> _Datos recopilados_
■ ■ ■ ■ ■
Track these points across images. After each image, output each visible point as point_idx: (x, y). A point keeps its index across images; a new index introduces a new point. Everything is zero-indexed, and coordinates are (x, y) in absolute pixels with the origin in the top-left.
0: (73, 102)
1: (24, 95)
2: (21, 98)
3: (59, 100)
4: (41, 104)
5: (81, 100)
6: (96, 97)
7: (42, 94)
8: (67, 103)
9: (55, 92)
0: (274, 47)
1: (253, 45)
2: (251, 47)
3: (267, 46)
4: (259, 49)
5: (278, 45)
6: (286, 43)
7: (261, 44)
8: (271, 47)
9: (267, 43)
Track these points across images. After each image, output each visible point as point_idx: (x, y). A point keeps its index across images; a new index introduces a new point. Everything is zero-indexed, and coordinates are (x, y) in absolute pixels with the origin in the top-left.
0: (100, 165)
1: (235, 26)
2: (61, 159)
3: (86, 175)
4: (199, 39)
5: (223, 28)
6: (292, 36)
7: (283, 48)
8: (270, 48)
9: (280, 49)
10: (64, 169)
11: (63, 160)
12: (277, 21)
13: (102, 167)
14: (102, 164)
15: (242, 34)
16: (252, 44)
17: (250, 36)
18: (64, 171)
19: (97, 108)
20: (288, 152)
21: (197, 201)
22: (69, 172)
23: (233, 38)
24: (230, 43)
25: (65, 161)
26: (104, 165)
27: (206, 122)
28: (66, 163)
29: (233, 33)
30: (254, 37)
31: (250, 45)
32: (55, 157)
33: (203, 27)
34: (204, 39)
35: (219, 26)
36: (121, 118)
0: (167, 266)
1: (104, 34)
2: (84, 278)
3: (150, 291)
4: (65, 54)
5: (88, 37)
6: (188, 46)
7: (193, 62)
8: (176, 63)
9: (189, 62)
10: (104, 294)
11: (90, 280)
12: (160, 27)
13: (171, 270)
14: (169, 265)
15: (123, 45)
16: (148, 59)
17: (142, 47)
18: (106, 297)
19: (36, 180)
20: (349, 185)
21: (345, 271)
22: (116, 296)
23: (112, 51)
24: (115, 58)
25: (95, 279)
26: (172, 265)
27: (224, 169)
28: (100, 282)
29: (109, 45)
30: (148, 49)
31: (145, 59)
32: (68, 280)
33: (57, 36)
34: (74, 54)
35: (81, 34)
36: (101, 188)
■ ■ ■ ■ ■
Copia sin ningún cambio todas las líneas de los registros de arriba.

> _Solución_
Track these points across images. After each image, output each visible point as point_idx: (x, y). A point keeps its index across images; a new index introduces a new point. Everything is zero-indexed, and coordinates are (x, y) in absolute pixels with the origin in the top-left.
0: (73, 102)
1: (24, 95)
2: (21, 98)
3: (59, 100)
4: (41, 104)
5: (81, 100)
6: (96, 97)
7: (42, 94)
8: (67, 103)
9: (55, 92)
0: (274, 47)
1: (253, 45)
2: (251, 47)
3: (267, 46)
4: (259, 49)
5: (278, 45)
6: (286, 43)
7: (261, 44)
8: (271, 47)
9: (267, 43)
Track these points across images. After each image, output each visible point as point_idx: (x, y). A point keeps its index across images; a new index introduces a new point. Everything is zero-indexed, and coordinates are (x, y) in absolute pixels with the origin in the top-left.
0: (100, 165)
1: (235, 26)
2: (61, 159)
3: (86, 175)
4: (199, 39)
5: (223, 28)
6: (292, 36)
7: (283, 48)
8: (270, 48)
9: (280, 49)
10: (64, 169)
11: (63, 160)
12: (277, 21)
13: (102, 167)
14: (102, 164)
15: (242, 34)
16: (252, 44)
17: (250, 36)
18: (64, 171)
19: (97, 108)
20: (288, 152)
21: (197, 201)
22: (69, 172)
23: (233, 38)
24: (230, 43)
25: (65, 161)
26: (104, 165)
27: (206, 122)
28: (66, 163)
29: (233, 33)
30: (254, 37)
31: (250, 45)
32: (55, 157)
33: (203, 27)
34: (204, 39)
35: (219, 26)
36: (121, 118)
0: (167, 266)
1: (104, 34)
2: (84, 278)
3: (150, 291)
4: (65, 54)
5: (88, 37)
6: (188, 46)
7: (193, 62)
8: (176, 63)
9: (189, 62)
10: (104, 294)
11: (90, 280)
12: (160, 27)
13: (171, 270)
14: (169, 265)
15: (123, 45)
16: (148, 59)
17: (142, 47)
18: (106, 297)
19: (36, 180)
20: (349, 185)
21: (345, 271)
22: (116, 296)
23: (112, 51)
24: (115, 58)
25: (95, 279)
26: (172, 265)
27: (224, 169)
28: (100, 282)
29: (109, 45)
30: (148, 49)
31: (145, 59)
32: (68, 280)
33: (57, 36)
34: (74, 54)
35: (81, 34)
36: (101, 188)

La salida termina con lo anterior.